# Text provided
^^^^

Court of Errors and Appeals
Oct 20, 1924
96 N.J. Eq. 736 (N.J. 1924)

Opinion

Submitted May term, 1924.

Decided October 20th, 1924.

The judges being equally divided on the question whether the judgment should be reversed, the judgment is affirmed solely because of such division, which renders any opinion by the court impossible.

On appeal from a decree of the court of chancery advised by Vice-Chancellor Backes, whose opinion is reported in 95 N.J. Eq. 389.

Mr. Frederic J. Faulks and Mr. J. Edward Ashmead, for the defendant-appellant.

Mr. J.W. Rufus Besson, Mr. George C. Fraser and Mr. Schuyler M. Meyer, for the complainant-respondent.

Syllabus by White, J.

1. Dividends (not in liquidation) upon the capital stock of a corporation, whether common or preferred, can only be paid out of net profits or surplus.

2. Generally speaking, the distinction between cumulative and non-cumulative preferred stock is that dividends upon the former have at all times and for all years, past and present, until paid, priority in payment over any and all unpaid dividends upon common stock, whether the net earnings for any particular past or present year were or were not sufficient to pay the stipulated cumulative dividend upon preferred stock for that year; whereas, the like priority of dividends upon non-cumulative preferred stock (wholly or partially, as the case may be) is limited to the unpaid dividends for those years when such net earnings were sufficient (wholly or in corresponding part) to pay such dividends.

3. While the first part of section 18 of the Corporation act (Revision of 1896) confers a broad discretion upon corporators in giving names and preferences, and restrictions and qualifications thereof, to the various classes into which they are authorized to divide the shares in the capital stock of a corporation, the second or latter part of that section fixes upon the corporation a definite contractual obligation to pay in preference or priority to any dividends upon common stock the definite dividend fixed by the articles of incorporation (cumulative or non-cumulative, as the case may be) upon that class or those classes, the preference of which bring it or them within the proper designation of "preferred."

^^^^

# Available data
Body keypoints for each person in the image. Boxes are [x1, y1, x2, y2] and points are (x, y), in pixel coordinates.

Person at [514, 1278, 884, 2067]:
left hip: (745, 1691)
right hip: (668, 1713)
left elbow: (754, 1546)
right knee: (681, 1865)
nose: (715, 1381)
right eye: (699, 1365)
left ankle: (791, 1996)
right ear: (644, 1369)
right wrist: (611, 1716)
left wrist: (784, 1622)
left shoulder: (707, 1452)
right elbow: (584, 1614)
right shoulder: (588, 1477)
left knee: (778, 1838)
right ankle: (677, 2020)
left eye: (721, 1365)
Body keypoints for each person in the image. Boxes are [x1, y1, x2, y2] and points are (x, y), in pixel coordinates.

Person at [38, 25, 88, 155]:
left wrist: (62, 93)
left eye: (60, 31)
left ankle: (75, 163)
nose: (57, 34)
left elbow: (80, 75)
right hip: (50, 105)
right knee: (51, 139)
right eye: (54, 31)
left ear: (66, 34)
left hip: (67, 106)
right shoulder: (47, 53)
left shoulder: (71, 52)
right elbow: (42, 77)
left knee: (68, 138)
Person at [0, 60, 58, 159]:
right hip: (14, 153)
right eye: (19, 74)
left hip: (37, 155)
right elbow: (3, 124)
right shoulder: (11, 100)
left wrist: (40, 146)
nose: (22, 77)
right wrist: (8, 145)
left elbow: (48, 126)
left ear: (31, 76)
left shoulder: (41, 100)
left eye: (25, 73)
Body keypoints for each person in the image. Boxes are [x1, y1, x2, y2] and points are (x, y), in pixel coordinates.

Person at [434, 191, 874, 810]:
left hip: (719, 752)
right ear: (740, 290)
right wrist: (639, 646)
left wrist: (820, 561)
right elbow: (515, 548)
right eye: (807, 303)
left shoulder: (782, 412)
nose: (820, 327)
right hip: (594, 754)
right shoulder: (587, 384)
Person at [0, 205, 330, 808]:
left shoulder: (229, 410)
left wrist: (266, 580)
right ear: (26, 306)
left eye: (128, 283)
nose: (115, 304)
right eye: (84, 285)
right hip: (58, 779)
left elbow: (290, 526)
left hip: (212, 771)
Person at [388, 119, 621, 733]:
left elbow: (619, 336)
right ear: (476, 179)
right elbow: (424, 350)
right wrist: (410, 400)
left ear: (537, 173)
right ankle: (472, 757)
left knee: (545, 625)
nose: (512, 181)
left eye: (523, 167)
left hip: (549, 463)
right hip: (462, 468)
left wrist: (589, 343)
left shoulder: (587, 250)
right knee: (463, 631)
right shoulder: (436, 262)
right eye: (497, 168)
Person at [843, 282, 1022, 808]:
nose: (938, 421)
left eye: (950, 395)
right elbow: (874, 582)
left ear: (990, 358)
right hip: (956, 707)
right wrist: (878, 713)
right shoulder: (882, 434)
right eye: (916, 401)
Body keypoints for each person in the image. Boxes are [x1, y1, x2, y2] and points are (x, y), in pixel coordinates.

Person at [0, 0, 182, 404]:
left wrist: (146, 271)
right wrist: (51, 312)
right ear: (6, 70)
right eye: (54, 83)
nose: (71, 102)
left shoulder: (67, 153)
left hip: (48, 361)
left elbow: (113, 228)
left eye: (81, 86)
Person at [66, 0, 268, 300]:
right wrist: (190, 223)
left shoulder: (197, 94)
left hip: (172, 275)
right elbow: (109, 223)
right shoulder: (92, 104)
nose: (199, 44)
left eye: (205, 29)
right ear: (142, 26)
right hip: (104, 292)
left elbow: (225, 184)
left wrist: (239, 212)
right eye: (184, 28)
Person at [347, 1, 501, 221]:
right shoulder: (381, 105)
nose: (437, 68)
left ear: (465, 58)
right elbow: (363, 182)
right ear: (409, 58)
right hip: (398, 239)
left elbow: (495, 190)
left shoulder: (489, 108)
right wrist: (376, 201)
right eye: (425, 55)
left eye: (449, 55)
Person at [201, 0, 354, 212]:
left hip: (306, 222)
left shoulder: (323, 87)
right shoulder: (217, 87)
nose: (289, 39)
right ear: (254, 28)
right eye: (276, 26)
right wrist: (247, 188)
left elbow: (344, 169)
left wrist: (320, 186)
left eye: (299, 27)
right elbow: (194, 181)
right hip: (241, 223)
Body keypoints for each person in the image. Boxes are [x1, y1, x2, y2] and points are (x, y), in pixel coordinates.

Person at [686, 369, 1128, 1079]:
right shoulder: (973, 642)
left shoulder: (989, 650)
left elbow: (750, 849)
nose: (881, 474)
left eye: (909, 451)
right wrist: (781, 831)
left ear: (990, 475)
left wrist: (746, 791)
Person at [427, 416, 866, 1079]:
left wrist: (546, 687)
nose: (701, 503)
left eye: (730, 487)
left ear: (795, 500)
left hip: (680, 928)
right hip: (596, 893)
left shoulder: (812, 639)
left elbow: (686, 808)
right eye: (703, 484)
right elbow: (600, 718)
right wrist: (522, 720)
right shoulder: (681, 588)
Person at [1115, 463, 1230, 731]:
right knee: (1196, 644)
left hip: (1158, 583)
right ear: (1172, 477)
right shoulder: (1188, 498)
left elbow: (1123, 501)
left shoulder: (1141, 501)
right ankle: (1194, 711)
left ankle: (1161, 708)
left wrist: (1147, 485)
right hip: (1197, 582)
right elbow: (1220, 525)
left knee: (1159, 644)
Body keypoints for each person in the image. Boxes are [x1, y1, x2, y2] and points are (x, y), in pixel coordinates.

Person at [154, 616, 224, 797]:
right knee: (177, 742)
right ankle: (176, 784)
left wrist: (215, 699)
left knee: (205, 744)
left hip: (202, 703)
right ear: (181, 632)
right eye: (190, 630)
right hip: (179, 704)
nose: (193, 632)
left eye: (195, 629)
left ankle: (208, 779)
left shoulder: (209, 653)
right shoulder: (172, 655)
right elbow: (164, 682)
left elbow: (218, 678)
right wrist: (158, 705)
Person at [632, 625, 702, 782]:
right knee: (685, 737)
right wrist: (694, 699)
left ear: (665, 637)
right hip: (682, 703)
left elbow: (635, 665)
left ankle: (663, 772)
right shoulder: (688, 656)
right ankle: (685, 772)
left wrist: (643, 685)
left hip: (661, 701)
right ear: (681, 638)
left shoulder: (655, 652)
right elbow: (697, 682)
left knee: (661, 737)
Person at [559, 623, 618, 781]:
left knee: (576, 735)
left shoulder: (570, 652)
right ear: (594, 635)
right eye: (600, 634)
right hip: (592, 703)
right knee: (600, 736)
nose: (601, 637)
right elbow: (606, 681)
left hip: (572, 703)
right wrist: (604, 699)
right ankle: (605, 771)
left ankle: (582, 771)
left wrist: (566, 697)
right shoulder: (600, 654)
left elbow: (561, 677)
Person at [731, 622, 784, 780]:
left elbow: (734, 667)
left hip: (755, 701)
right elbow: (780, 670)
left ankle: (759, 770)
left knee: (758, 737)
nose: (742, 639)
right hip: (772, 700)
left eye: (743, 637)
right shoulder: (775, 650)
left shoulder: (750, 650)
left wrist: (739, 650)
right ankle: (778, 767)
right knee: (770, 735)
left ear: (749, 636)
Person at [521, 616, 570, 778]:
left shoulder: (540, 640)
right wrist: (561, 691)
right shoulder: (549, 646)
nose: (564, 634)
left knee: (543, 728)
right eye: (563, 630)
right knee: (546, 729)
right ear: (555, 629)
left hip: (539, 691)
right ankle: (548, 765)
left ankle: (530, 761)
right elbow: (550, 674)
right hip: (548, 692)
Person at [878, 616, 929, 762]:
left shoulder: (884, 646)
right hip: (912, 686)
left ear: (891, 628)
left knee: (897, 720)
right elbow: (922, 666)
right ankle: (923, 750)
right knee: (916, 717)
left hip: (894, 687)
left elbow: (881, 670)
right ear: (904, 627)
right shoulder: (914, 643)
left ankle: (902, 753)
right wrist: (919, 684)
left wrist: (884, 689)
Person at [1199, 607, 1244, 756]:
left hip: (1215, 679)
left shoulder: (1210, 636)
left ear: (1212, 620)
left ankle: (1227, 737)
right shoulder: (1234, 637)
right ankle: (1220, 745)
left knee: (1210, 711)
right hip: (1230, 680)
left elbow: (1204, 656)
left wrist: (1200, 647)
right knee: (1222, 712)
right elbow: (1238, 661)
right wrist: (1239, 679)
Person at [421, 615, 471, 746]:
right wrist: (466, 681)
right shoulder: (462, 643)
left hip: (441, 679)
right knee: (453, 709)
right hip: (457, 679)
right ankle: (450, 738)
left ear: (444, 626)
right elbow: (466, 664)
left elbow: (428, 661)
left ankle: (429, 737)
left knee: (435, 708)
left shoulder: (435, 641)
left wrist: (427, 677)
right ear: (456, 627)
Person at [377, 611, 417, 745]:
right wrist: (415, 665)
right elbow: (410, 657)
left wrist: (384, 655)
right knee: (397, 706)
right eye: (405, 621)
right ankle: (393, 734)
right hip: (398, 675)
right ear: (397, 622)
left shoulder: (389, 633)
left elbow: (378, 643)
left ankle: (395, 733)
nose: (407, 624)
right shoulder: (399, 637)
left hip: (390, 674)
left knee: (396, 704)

^^^^

# What the task requires
Copy the court opinion's passage starting at "Court of Errors" and ending at "N.J. Eq. 389.", renaming each "judgment" as "decision".

# Result for this task
Court of Errors and Appeals
Oct 20, 1924
96 N.J. Eq. 736 (N.J. 1924)

Opinion

Submitted May term, 1924.

Decided October 20th, 1924.

The judges being equally divided on the question whether the decision should be reversed, the decision is affirmed solely because of such division, which renders any opinion by the court impossible.

On appeal from a decree of the court of chancery advised by Vice-Chancellor Backes, whose opinion is reported in 95 N.J. Eq. 389.